The draft represents the second part of a "three-phase planning process that extends to 2017," according to the Maryland Department of the Environment's filing, which was made available online, and breaks down the state's pollution-reduction tactics county by county.
The plan is intended to get Maryland, by 2025, to its federally mandated limits for the amount of nitrogen, phosphorus and sediment that can go into the bay from state land.
"The county plans are very, very different from each other," said Samantha Kappalman, MDE's communications director. Some rural counties' plans are focused on reducing agricultural runoff, while others, like that of Baltimore, are geared toward improving wastewater treatment facilities and eliminating storm-water and sewer overflows, she said.
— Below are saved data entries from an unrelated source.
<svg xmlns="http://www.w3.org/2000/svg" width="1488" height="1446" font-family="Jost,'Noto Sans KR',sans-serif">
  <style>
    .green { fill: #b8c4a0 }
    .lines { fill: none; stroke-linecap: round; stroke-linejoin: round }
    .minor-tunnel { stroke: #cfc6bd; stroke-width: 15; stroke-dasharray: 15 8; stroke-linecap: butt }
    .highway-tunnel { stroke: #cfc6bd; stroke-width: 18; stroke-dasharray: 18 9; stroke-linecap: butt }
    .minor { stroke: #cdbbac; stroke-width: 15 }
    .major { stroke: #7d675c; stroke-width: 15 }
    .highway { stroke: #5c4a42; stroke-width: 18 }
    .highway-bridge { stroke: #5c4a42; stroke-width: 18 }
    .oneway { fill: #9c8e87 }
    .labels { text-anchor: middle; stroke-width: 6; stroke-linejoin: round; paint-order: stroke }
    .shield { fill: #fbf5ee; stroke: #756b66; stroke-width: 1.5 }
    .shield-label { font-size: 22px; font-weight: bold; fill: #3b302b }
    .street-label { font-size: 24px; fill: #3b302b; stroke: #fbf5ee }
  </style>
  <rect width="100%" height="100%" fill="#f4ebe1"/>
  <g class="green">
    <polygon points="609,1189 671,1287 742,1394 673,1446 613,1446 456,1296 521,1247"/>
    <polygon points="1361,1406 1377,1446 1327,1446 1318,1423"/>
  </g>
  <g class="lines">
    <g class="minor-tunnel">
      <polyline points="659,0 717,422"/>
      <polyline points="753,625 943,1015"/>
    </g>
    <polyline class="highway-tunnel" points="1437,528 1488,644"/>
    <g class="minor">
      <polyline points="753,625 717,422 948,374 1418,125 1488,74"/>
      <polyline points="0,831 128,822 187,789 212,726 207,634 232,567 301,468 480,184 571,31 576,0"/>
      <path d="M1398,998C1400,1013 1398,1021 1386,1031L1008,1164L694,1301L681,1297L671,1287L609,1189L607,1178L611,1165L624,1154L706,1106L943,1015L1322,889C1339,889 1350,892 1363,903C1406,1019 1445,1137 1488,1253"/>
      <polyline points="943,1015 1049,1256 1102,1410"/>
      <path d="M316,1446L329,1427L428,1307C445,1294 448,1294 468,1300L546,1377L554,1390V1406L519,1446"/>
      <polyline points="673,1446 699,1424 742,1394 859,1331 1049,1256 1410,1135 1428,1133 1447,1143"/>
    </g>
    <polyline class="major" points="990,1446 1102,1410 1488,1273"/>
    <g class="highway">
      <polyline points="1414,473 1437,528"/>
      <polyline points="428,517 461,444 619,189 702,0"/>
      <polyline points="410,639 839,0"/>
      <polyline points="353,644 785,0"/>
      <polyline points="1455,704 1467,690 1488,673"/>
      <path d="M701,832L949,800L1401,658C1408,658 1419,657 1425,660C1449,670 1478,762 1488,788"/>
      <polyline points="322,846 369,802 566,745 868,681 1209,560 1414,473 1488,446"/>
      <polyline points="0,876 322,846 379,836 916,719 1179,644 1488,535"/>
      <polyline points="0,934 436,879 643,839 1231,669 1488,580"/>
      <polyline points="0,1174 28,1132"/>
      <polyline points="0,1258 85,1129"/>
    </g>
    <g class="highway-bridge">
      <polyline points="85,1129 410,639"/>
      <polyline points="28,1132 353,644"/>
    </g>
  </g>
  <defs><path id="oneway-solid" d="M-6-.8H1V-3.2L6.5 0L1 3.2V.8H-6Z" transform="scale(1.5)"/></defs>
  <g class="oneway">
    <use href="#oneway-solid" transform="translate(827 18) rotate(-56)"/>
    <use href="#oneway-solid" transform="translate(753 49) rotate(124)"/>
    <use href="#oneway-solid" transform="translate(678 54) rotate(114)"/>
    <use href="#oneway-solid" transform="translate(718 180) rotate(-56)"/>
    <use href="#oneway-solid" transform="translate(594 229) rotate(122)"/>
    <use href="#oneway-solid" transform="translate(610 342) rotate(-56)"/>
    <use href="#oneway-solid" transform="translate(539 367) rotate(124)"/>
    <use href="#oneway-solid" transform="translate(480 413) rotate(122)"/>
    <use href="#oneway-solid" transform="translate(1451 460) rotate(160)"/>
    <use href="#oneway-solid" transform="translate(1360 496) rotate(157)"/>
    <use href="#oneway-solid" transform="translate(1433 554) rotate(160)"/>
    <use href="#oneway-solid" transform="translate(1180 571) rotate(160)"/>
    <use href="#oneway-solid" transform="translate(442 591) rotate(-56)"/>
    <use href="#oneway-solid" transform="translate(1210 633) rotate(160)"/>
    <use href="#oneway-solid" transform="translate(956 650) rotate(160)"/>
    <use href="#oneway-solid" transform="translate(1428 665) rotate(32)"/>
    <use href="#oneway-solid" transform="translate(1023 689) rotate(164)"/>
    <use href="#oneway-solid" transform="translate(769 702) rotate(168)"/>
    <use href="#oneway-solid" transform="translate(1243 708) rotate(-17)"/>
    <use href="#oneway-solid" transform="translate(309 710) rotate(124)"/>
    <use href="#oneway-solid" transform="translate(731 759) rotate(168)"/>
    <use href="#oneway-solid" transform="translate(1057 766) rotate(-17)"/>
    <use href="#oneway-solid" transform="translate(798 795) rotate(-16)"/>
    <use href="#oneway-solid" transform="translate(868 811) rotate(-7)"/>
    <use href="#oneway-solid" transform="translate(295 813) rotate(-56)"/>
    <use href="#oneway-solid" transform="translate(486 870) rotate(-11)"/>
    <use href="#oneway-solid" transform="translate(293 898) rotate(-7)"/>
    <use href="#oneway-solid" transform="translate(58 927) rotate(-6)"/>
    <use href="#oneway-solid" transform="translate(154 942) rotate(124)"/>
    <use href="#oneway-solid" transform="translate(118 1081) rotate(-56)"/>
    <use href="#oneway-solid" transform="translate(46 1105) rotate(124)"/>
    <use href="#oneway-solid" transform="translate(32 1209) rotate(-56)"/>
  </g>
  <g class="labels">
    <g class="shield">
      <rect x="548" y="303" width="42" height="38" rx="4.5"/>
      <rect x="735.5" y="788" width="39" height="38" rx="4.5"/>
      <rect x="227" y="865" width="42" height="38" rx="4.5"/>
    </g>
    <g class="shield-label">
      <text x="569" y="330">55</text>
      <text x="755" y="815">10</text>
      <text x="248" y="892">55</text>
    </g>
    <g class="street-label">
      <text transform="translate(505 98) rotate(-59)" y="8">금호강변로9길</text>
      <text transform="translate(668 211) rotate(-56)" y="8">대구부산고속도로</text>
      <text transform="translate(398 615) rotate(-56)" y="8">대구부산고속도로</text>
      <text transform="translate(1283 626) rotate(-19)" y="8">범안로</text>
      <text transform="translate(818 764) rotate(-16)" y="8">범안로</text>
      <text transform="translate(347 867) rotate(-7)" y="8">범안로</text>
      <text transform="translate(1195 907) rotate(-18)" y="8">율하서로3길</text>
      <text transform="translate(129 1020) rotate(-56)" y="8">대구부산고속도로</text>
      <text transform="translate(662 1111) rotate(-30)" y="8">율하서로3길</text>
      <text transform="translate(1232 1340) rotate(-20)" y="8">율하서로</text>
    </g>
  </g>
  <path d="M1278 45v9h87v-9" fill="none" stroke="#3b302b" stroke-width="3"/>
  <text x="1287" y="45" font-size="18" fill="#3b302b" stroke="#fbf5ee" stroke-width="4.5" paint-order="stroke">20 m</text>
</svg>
All Maryland counties except Calvert submitted plans for the draft, Kappalman said. The state "back-filled" the plan to account for Calvert's expected reduction totals, she said, and anticipates that the team in that county will submit a plan by the time the plan is presented for public comment.
The state had previously hoped it would reach those goals five years sooner, by 2020, but Maryland Environment Secretary Robert M. Summers recently told The Baltimore Sun that the cleanup cost to local governments led O'Malley administration officials to extend the deadline to the EPA-imposed finish line of 2025.
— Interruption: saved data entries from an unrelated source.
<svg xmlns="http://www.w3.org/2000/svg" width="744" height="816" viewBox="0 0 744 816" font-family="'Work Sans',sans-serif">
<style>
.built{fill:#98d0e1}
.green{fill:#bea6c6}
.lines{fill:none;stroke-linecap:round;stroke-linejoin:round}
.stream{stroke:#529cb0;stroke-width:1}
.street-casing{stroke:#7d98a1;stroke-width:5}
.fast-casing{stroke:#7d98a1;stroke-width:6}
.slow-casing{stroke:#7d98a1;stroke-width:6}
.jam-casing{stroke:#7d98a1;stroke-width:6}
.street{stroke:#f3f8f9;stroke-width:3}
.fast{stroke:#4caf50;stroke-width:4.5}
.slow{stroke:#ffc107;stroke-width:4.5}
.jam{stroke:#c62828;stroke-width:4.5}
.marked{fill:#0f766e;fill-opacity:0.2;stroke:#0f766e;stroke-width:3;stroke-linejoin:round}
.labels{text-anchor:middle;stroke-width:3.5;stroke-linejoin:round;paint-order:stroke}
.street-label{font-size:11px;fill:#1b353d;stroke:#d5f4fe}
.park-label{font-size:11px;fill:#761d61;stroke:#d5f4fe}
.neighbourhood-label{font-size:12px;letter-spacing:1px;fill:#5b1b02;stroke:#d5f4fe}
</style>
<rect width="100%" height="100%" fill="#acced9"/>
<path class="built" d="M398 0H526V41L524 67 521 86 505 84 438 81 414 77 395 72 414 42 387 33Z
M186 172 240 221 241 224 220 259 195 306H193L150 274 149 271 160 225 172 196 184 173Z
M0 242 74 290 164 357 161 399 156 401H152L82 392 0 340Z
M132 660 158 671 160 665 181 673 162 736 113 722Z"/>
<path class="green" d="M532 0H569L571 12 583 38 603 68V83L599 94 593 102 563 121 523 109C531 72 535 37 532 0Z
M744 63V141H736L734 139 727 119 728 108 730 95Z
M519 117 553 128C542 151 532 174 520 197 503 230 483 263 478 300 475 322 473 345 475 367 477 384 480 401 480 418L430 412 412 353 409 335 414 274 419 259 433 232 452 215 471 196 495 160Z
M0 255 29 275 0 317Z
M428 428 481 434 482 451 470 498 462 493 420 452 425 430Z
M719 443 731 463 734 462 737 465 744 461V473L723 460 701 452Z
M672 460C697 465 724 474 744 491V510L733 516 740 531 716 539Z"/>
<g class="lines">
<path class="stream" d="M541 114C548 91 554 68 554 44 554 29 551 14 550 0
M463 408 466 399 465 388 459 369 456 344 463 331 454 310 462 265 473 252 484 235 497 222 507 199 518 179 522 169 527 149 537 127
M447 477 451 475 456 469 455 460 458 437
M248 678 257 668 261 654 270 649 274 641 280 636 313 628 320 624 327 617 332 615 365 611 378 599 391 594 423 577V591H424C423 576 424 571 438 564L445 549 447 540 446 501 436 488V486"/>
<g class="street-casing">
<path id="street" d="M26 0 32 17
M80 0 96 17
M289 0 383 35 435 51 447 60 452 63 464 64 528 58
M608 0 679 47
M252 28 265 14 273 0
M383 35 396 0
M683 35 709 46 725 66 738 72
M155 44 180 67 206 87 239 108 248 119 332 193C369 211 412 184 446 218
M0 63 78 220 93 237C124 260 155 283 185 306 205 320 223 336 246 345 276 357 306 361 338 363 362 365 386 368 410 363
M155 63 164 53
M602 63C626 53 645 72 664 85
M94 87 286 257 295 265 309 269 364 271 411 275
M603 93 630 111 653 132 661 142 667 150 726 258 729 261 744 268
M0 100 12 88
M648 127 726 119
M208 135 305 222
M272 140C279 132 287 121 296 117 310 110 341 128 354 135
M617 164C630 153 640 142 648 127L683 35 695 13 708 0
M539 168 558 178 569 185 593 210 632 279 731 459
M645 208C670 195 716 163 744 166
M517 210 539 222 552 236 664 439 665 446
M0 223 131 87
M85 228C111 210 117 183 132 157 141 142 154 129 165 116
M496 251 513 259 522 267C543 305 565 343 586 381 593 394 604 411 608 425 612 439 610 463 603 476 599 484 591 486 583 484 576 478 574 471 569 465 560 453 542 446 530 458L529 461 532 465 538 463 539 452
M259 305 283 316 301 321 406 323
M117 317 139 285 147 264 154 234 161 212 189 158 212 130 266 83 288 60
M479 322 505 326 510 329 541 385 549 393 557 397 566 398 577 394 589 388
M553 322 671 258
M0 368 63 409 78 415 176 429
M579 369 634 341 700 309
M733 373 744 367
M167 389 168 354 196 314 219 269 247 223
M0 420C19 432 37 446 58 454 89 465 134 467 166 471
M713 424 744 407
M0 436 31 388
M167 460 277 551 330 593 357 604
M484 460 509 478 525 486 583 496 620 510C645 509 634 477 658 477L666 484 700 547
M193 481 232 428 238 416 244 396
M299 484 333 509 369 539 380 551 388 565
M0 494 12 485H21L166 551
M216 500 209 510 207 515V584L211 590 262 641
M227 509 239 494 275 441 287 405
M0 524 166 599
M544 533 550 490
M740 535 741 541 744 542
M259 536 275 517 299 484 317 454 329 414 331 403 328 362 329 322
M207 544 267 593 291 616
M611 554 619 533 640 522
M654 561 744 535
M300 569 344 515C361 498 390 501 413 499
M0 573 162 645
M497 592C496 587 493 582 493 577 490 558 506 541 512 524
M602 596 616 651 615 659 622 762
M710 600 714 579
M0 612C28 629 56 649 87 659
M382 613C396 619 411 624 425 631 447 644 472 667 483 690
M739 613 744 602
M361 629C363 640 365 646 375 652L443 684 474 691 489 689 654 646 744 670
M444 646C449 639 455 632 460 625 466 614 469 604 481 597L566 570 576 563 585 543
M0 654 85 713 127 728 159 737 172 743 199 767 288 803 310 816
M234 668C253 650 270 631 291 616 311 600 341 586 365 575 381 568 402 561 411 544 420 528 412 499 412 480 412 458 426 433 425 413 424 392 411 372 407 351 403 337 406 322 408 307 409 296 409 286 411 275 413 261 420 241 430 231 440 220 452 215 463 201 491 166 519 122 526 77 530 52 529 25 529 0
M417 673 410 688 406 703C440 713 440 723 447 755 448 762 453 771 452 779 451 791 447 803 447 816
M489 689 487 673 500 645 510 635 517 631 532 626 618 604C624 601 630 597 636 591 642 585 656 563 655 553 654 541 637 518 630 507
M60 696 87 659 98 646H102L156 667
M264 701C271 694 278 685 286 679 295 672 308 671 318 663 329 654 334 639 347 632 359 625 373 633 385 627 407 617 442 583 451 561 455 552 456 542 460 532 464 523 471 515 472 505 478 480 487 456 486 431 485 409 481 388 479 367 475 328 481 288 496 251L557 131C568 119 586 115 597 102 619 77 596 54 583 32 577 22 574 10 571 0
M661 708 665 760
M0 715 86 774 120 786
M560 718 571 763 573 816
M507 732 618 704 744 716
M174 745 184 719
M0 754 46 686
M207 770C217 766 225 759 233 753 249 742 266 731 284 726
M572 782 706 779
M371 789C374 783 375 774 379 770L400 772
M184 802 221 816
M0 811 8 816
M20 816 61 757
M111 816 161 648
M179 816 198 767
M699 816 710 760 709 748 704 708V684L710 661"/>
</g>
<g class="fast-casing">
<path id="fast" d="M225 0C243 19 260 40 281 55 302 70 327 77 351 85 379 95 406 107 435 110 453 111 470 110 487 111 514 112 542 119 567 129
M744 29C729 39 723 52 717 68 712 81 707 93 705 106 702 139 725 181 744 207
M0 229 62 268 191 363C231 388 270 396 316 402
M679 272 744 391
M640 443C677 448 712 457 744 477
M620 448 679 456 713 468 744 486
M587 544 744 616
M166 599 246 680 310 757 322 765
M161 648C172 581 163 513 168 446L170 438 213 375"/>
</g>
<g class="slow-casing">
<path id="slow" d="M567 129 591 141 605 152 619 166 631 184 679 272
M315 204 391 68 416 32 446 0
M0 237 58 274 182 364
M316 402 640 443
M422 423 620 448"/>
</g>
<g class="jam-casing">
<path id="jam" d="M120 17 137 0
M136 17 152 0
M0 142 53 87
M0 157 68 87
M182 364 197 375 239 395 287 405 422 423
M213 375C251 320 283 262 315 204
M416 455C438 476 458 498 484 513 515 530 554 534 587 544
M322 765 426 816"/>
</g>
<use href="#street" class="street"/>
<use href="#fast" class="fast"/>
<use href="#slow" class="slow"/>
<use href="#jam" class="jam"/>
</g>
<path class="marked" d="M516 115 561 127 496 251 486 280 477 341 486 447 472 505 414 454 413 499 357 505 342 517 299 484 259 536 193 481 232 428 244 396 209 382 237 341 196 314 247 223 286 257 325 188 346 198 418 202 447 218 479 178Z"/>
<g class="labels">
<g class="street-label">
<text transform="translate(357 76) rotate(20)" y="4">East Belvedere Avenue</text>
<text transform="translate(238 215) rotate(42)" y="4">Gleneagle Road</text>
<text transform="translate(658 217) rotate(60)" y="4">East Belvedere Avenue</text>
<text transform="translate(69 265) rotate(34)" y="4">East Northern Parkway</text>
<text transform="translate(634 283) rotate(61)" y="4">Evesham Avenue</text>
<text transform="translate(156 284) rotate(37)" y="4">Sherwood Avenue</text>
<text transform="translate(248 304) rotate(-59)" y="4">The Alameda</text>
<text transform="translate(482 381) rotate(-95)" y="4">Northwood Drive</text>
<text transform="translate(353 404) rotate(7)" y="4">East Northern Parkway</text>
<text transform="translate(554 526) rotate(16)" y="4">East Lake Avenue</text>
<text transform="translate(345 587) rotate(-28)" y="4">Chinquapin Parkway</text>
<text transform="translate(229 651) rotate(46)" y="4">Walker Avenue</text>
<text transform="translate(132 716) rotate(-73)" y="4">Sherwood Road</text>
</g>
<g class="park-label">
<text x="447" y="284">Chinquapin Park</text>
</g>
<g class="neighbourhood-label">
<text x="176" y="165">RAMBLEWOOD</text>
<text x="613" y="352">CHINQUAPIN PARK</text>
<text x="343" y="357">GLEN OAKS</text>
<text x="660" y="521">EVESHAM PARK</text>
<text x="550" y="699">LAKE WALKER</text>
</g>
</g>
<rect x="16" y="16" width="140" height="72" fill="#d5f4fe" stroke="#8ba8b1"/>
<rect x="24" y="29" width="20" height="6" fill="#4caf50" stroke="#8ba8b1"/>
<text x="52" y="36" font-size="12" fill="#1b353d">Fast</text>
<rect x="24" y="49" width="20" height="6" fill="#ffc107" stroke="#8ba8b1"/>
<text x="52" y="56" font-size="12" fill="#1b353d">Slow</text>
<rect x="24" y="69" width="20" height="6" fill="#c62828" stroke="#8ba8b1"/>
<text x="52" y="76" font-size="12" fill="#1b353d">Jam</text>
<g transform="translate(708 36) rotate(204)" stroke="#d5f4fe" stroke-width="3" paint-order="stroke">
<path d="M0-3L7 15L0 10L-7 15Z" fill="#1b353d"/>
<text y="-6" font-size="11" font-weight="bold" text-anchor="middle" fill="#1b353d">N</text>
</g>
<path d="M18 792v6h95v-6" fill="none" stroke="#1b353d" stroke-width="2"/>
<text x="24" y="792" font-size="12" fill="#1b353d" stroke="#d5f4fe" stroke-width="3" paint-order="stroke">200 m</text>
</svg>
Over the course of a year, the MDE worked with teams composed of local government staff, soil conservation managers and business groups in each county to design a plan that fits their region. For instance, Anne Arundel County's team included the South River Federation and the Navy, while Howard County's team included the Columbia Association and the school system.
"It had to be specific, locally based solutions to reduce pollution," said Kappalman of the Watershed Implementation Plan's Phase II. "They had control over their own destinies."
The local control over the submissions allowed for significant variation in the detail that each jurisdiction provided. Baltimore County, for instance, provided a 74-page plan that includes tables to show the effect each pollution-reduction strategy would have over time and has mapped each septic system with its watersheds. Baltimore, on the other hand, submitted seven pages that more generally address how it intends to reduce impermeable surfaces and improve storm-water systems.
The drafts submitted this week by Maryland and other bay jurisdictions — Virginia, the District of Columbia, West Virginia, Delaware and Pennsylvania — will be revised by federal and state agencies over the next month, in order to open them up to public comment in mid-January, Kappalman said. New York's submission for the plan is pending, according to the EPA.
Enloe hopes the public will review the proposed drafts and provide comments to the state agencies and the EPA.
The plan "does affect how we use our land," said Enloe. "They need to look at these and really be informed."